In Table 2, for CASMEII(5classes) the proposed method's performance is too high compared to other methods. ~10% boost. Why there is not such significant improvements in other two datasets? Is it due to the dataset level or is it due to class size. Justifications are missing.
Results on combination of datasets are not boosting the performance too drastically. Is it due to?
Tables 4-5 are not very clear what author want to show.
As an observation, MOFRW contributes majorly. And MSFF is the least. I believe these tables can be combined for better understanding.
Table 6 is about loss functions. And shows that LASCE outperforms compared to other. WHy?
Ablations studies can be scaled up to more experiments?
We need more visualizations to make a conclusion.
References are adequate but can be further updated.
Minor grammatical corrections needed.
Author Response
Please see the attachment.
Author Response File: Author Response.docx
Reviewer 2 Report
The paper proposes a deep-learning architecture to integrate three kinds of optical flow information (horizontal optical flow, vertical optical flow, and optical strain) for recognizing facial micro-expressions.
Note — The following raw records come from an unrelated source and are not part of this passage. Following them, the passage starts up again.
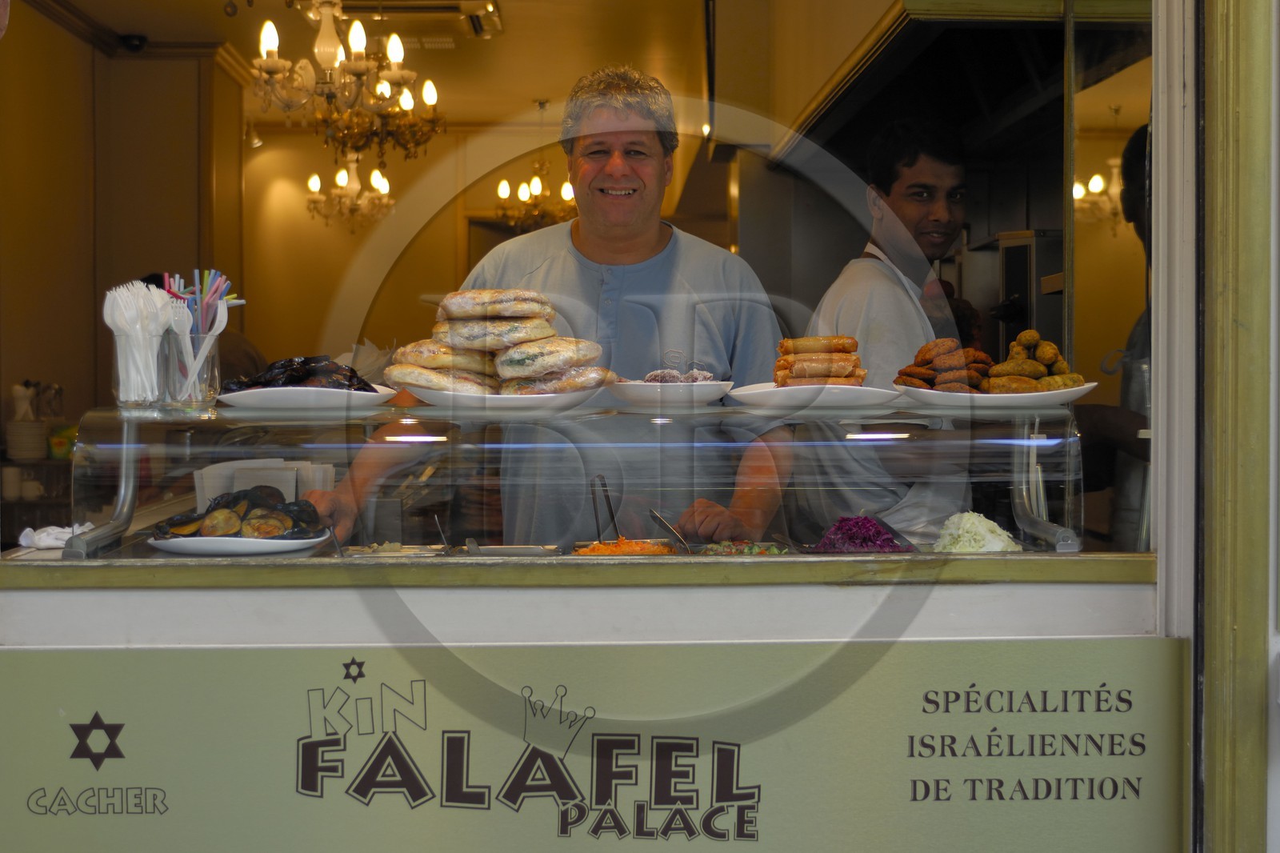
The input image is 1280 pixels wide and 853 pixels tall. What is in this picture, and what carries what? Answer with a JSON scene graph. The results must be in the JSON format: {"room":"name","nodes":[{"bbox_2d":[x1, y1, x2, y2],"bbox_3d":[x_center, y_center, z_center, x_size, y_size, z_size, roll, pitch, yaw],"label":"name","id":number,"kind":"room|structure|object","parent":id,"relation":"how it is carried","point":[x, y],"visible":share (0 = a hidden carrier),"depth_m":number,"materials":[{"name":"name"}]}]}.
{"room":"restaurant","nodes":[
{"label":"restaurant","id":0,"kind":"room"},
{"bbox_2d":[0,3,255,490],"bbox_3d":[-2.262,-0.354,7.440,0.324,2.849,4.361,0,2,-2],"label":"left wall","id":1,"kind":"structure","parent":0,"point":[86,48],"depth_m":7.79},
{"bbox_2d":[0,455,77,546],"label":"shelf","id":2,"kind":"object","parent":1,"relation":"attached to","point":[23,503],"visible":0.44,"depth_m":6.80,"materials":[{"name":"brown wood"}]},
{"bbox_2d":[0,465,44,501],"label":"cups","id":3,"kind":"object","parent":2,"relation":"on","point":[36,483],"visible":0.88,"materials":[{"name":"white ceramic"}]},
{"bbox_2d":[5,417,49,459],"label":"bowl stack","id":4,"kind":"object","parent":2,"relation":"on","point":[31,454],"visible":0.91,"depth_m":6.64,"materials":[{"name":"white"}]},
{"bbox_2d":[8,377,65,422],"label":"bottles","id":5,"kind":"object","parent":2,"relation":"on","point":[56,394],"visible":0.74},
{"bbox_2d":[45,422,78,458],"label":"green container","id":6,"kind":"object","parent":2,"relation":"on","point":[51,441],"visible":0.65,"depth_m":6.89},
{"bbox_2d":[25,0,730,127],"bbox_3d":[-0.687,-1.738,7.039,3.950,0.117,6.440,0,2,-2],"label":"ceiling","id":7,"kind":"structure","parent":0,"point":[532,95],"depth_m":8.16,"materials":[{"name":"paint"}]},
{"bbox_2d":[117,32,147,52],"bbox_3d":[-2.114,-1.601,7.560,0.130,0.089,0.127,0,2,-2],"label":"security camera","id":8,"kind":"object","parent":7,"relation":"attached to","point":[131,41],"visible":0.97,"depth_m":7.53,"materials":[{"name":"black"}]},
{"bbox_2d":[250,0,443,162],"bbox_3d":[-0.946,-1.250,5.838,0.623,0.777,0.658,0,2,-2],"label":"chandelier","id":9,"kind":"object","parent":7,"relation":"hanging from","point":[269,70],"visible":1,"depth_m":5.79,"materials":[{"name":"gold metal"}]},
{"bbox_2d":[304,154,395,232],"bbox_3d":[-1.428,-1.353,8.969,0.451,0.792,0.455,0,2,-2],"label":"chandelier","id":10,"kind":"object","parent":7,"relation":"hanging from","point":[344,178],"visible":0.95,"depth_m":8.95,"materials":[{"name":"gold glass"}]},
{"bbox_2d":[328,0,505,39],"bbox_3d":[-0.883,-1.599,7.041,0.667,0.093,0.650,0,2,-2],"label":"ceiling vent","id":11,"kind":"object","parent":7,"relation":"attached to","point":[452,8],"visible":0.87,"depth_m":7.02,"materials":[{"name":"metal"}]},
{"bbox_2d":[494,155,575,230],"bbox_3d":[-0.507,-1.287,9.154,0.483,0.643,0.483,0,2,-2],"label":"chandelier","id":12,"kind":"object","parent":7,"relation":"hanging from","point":[502,190],"visible":0.79,"depth_m":9.11,"materials":[{"name":"gold"}]},
{"bbox_2d":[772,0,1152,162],"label":"range hood","id":13,"kind":"object","parent":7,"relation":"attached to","point":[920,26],"visible":0.73,"depth_m":4.50,"materials":[{"name":"metal"}]},
{"bbox_2d":[1072,156,1124,226],"bbox_3d":[2.054,-1.167,7.921,0.366,0.565,0.413,0,2,-2],"label":"chandelier","id":14,"kind":"object","parent":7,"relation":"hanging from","point":[1098,180],"visible":0.52,"depth_m":7.92,"materials":[{"name":"gold"}]},
{"bbox_2d":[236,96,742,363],"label":"back wall","id":15,"kind":"structure","parent":0,"point":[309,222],"depth_m":9.24,"materials":[{"name":"beige paint"}]},
{"bbox_2d":[0,0,1275,845],"bbox_3d":[-0.126,-0.287,2.614,3.393,2.937,0.647,0,2,-2],"label":"storefront wall","id":16,"kind":"structure","parent":0,"point":[109,605],"depth_m":2.54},
{"bbox_2d":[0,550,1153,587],"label":"window sill","id":17,"kind":"structure","parent":16,"relation":"attached to","point":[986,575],"depth_m":2.59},
{"bbox_2d":[16,522,92,550],"bbox_3d":[-0.946,0.180,2.951,0.125,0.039,0.117,0,2,-2],"label":"napkin","id":18,"kind":"object","parent":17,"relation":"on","point":[51,528],"visible":0.69,"depth_m":2.93,"materials":[{"name":"white fabric"}]},
{"bbox_2d":[62,392,1088,558],"bbox_3d":[-0.072,0.088,3.126,1.878,0.249,0.431,0,2,-2],"label":"glass display case","id":19,"kind":"object","parent":17,"relation":"on","point":[121,493],"visible":0.82,"depth_m":3.05,"materials":[{"name":"clear glass"}]},
{"bbox_2d":[112,332,171,408],"bbox_3d":[-0.821,-0.123,2.968,0.073,0.173,0.077,0,2,-2],"label":"glass","id":20,"kind":"object","parent":19,"relation":"on","point":[151,391],"visible":0.75,"depth_m":2.95,"materials":[{"name":"clear glass"}]},
{"bbox_2d":[104,281,178,402],"bbox_3d":[-0.818,-0.134,2.960,0.116,0.194,0.129,0,2,-2],"label":"plastic cutlery","id":21,"kind":"object","parent":20,"relation":"in","point":[121,319],"visible":0.67,"depth_m":2.94,"materials":[{"name":"white plastic"}]},
{"bbox_2d":[158,330,220,407],"bbox_3d":[-0.745,-0.093,2.994,0.100,0.121,0.102,0,2,-2],"label":"glass","id":22,"kind":"object","parent":19,"relation":"on","point":[206,396],"visible":0.8,"depth_m":2.96,"materials":[{"name":"clear glass"}]},
{"bbox_2d":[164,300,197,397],"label":"fork","id":23,"kind":"object","parent":22,"relation":"in","point":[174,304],"visible":0.64,"depth_m":2.92,"materials":[{"name":"white plastic"}]},
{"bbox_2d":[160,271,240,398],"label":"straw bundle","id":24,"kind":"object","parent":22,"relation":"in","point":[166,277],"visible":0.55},
{"bbox_2d":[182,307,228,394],"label":"plastic fork","id":25,"kind":"object","parent":22,"relation":"in","point":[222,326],"visible":0.62,"depth_m":3.00,"materials":[{"name":"white plastic"}]},
{"bbox_2d":[144,532,331,555],"bbox_3d":[-0.644,0.187,2.918,0.272,0.024,0.272,0,2,11],"label":"white plate","id":26,"kind":"object","parent":19,"relation":"on","point":[224,538],"visible":0.7,"depth_m":2.84,"materials":[{"name":"white ceramic"}]},
{"bbox_2d":[152,483,328,540],"bbox_3d":[-0.645,0.138,2.909,0.279,0.086,0.235,0,2,-2],"label":"pile","id":27,"kind":"object","parent":26,"relation":"on","point":[218,503],"visible":0.89,"depth_m":2.88,"materials":[{"name":"food"}]},
{"bbox_2d":[193,457,336,509],"bbox_3d":[-0.698,0.137,3.409,0.253,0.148,0.201,0,2,-2],"label":"stack","id":28,"kind":"object","parent":19,"relation":"on","point":[291,490],"visible":0.45,"depth_m":3.36,"materials":[{"name":"white paper"}]},
{"bbox_2d":[217,384,398,413],"bbox_3d":[-0.548,-0.040,2.964,0.285,0.029,0.289,0,2,-2],"label":"white plate","id":29,"kind":"object","parent":19,"relation":"on","point":[319,389],"visible":0.78,"depth_m":2.90,"materials":[{"name":"white ceramic"}]},
{"bbox_2d":[221,355,377,393],"bbox_3d":[-0.583,-0.085,3.081,0.285,0.077,0.214,-1,2,-14],"label":"pile","id":30,"kind":"object","parent":29,"relation":"on","point":[294,378],"visible":0.64,"depth_m":3.05,"materials":[{"name":"food"}]},
{"bbox_2d":[340,541,449,557],"bbox_3d":[-0.460,0.239,3.338,0.200,0.040,0.234,0,2,-2],"label":"food tray","id":31,"kind":"object","parent":19,"relation":"in","point":[364,553],"visible":0.54,"depth_m":3.40,"materials":[{"name":"silver metal"}]},
{"bbox_2d":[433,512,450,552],"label":"serving spoon","id":32,"kind":"object","parent":31,"relation":"in","point":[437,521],"visible":0.88,"depth_m":3.59,"materials":[{"name":"silver metal"}]},
{"bbox_2d":[399,382,603,416],"bbox_3d":[-0.218,-0.039,2.917,0.313,0.032,0.298,0,2,-2],"label":"white plate","id":33,"kind":"object","parent":19,"relation":"on","point":[530,396],"visible":0.77,"depth_m":2.86,"materials":[{"name":"white ceramic"}]},
{"bbox_2d":[385,289,612,396],"bbox_3d":[-0.234,-0.146,3.044,0.364,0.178,0.342,0,2,-2],"label":"stack","id":34,"kind":"object","parent":33,"relation":"on","point":[539,334],"visible":0.94,"depth_m":2.99,"materials":[{"name":"food"}]},
{"bbox_2d":[462,542,560,556],"bbox_3d":[-0.237,0.242,3.309,0.178,0.043,0.255,0,2,-2],"label":"food tray","id":35,"kind":"object","parent":19,"relation":"in","point":[490,550],"visible":0.67,"depth_m":3.39,"materials":[{"name":"silver metal"}]},
{"bbox_2d":[571,535,679,556],"bbox_3d":[-0.027,0.242,3.375,0.209,0.067,0.226,0,2,-2],"label":"food","id":36,"kind":"object","parent":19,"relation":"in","point":[599,550],"visible":0.4,"depth_m":3.41,"materials":[{"name":"orange food"}]},
{"bbox_2d":[589,472,621,542],"bbox_3d":[-0.061,0.173,3.599,0.062,0.122,0.167,0,2,-2],"label":"tongs","id":37,"kind":"object","parent":36,"relation":"in","point":[594,493],"visible":0.87,"depth_m":3.59,"materials":[{"name":"silver metal"}]},
{"bbox_2d":[648,508,693,554],"bbox_3d":[0.069,0.207,3.480,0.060,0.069,0.176,-1,2,-19],"label":"serving spoon","id":38,"kind":"object","parent":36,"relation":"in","point":[657,515],"visible":0.84,"depth_m":3.49,"materials":[{"name":"silver metal"}]},
{"bbox_2d":[600,378,731,406],"bbox_3d":[0.041,-0.049,3.036,0.247,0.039,0.247,-1,2,-23],"label":"white plate","id":39,"kind":"object","parent":19,"relation":"on","point":[645,386],"visible":0.82,"depth_m":2.97,"materials":[{"name":"white ceramic"}]},
{"bbox_2d":[643,368,715,382],"bbox_3d":[0.065,-0.086,3.103,0.144,0.039,0.119,0,2,-2],"label":"food","id":40,"kind":"object","parent":39,"relation":"on","point":[707,376],"visible":0.58,"depth_m":3.09,"materials":[{"name":"food"}]},
{"bbox_2d":[692,539,792,555],"bbox_3d":[0.189,0.234,3.306,0.195,0.053,0.216,0,2,-2],"label":"food","id":41,"kind":"object","parent":19,"relation":"in","point":[767,550],"visible":0.41,"depth_m":3.36,"materials":[{"name":"food"}]},
{"bbox_2d":[724,380,901,410],"bbox_3d":[0.297,-0.047,2.985,0.291,0.033,0.286,-1,2,-23],"label":"white plate","id":42,"kind":"object","parent":19,"relation":"on","point":[755,391],"visible":0.83,"depth_m":2.93,"materials":[{"name":"white ceramic"}]},
{"bbox_2d":[773,335,865,386],"bbox_3d":[0.310,-0.112,3.180,0.183,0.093,0.224,0,2,-2],"label":"rolls","id":43,"kind":"object","parent":42,"relation":"on","point":[785,344],"visible":0.92,"depth_m":3.14,"materials":[{"name":"food"}]},
{"bbox_2d":[807,514,915,553],"bbox_3d":[0.383,0.203,3.128,0.188,0.098,0.206,0,2,-2],"label":"salad","id":44,"kind":"object","parent":19,"relation":"in","point":[878,530],"visible":0.48,"depth_m":3.12,"materials":[{"name":"purple food"}]},
{"bbox_2d":[931,511,1022,552],"bbox_3d":[0.576,0.193,3.093,0.158,0.087,0.167,0,2,-2],"label":"salad","id":45,"kind":"object","parent":19,"relation":"in","point":[990,538],"visible":0.47,"depth_m":3.08,"materials":[{"name":"white food"}]},
{"bbox_2d":[896,380,1099,409],"bbox_3d":[0.584,-0.048,2.981,0.310,0.031,0.287,0,2,-2],"label":"white plate","id":46,"kind":"object","parent":19,"relation":"on","point":[1040,394],"visible":0.73,"depth_m":2.93,"materials":[{"name":"white ceramic"}]},
{"bbox_2d":[895,337,995,392],"bbox_3d":[0.552,-0.105,3.169,0.206,0.098,0.237,0,2,-2],"label":"pile","id":47,"kind":"object","parent":46,"relation":"on","point":[920,364],"visible":0.8,"depth_m":3.14,"materials":[{"name":"food"}]},
{"bbox_2d":[980,328,1082,391],"bbox_3d":[0.660,-0.109,3.087,0.190,0.107,0.202,0,2,-2],"label":"pile","id":48,"kind":"object","parent":46,"relation":"on","point":[1013,346],"visible":0.86,"depth_m":3.06,"materials":[{"name":"gold food"}]},
{"bbox_2d":[0,0,1175,590],"bbox_3d":[-0.059,-0.174,2.596,2.996,2.878,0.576,0,2,-2],"label":"shop window","id":49,"kind":"structure","parent":16,"relation":"in","point":[1156,135],"depth_m":2.54,"materials":[{"name":"glass"}]},
{"bbox_2d":[0,636,1191,852],"bbox_3d":[-0.096,0.464,2.301,1.700,0.374,0.023,0,2,-2],"label":"sign panel","id":50,"kind":"object","parent":16,"relation":"attached to","point":[151,665],"visible":0.97,"depth_m":2.29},
{"bbox_2d":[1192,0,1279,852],"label":"door frame","id":51,"kind":"structure","parent":16,"relation":"attached to","point":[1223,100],"depth_m":2.35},
{"label":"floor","id":52,"kind":"structure","parent":0,"visible":0},
{"bbox_2d":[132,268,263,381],"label":"person","id":53,"kind":"object","parent":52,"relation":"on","point":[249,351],"visible":0.11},
{"bbox_2d":[300,68,795,545],"bbox_3d":[-0.148,0.176,3.686,0.876,1.719,0.747,0,2,-2],"label":"man","id":54,"kind":"object","parent":52,"relation":"on","point":[652,230],"visible":0.64,"depth_m":3.60},
{"bbox_2d":[800,120,977,535],"bbox_3d":[0.616,0.008,4.105,0.512,1.325,0.594,-1,2,-19],"label":"man","id":55,"kind":"object","parent":52,"relation":"on","point":[915,205],"visible":0.65,"depth_m":3.97},
{"bbox_2d":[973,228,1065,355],"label":"oven","id":56,"kind":"object","parent":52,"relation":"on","point":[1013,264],"visible":0.31,"depth_m":5.31,"materials":[{"name":"silver metal"}]},
{"bbox_2d":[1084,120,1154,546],"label":"person","id":57,"kind":"object","parent":52,"relation":"on","point":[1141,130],"visible":0.24,"depth_m":3.92}
]}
While the paper present a rich set of results, I have the following questions/suggestions.
[Major]
1. Can the authors provide direct evidence of the effectiveness of the proposed LASCE, namely mitigation of the class imbalance problem? (e.g., showing some confusion matrices)
2. Do Tables 2 & 3 present the max, mean, or one-time performance for each method on each dataset? In Table 3, the proposed AM3FFlowNet does not seem to outperform BDCNN in statistical sense. So the authors may want to run some statistical tests and discuss whether AM3FFlowNet outperforms BDCNN in terms of accuracy/F1 or efficiency.
3. Do the authors cherry-pick example images for Fig.5? How consistent are the heat maps from Grad-CAM on different images of the same category?
[Minor]
4. The authors may want to discuss/cite this review article:
Ben, X., Ren, Y., Zhang, J., Wang, S. J., Kpalma, K., Meng, W., & Liu, Y. J. (2021). Video-based facial micro-expression analysis: A survey of datasets, features and algorithms. IEEE transactions on Pattern Analysis and Machine Intelligence, 44(9), 5826-5846.
Author Response
Please see the attachment.
Author Response File: Author Response.docx
Round 2
Reviewer 1 Report
The paper is not in a good shape. Author has responded to all raised concerns and I have not further questions.
Reviewer 2 Report
The authors have addressed all my concerns.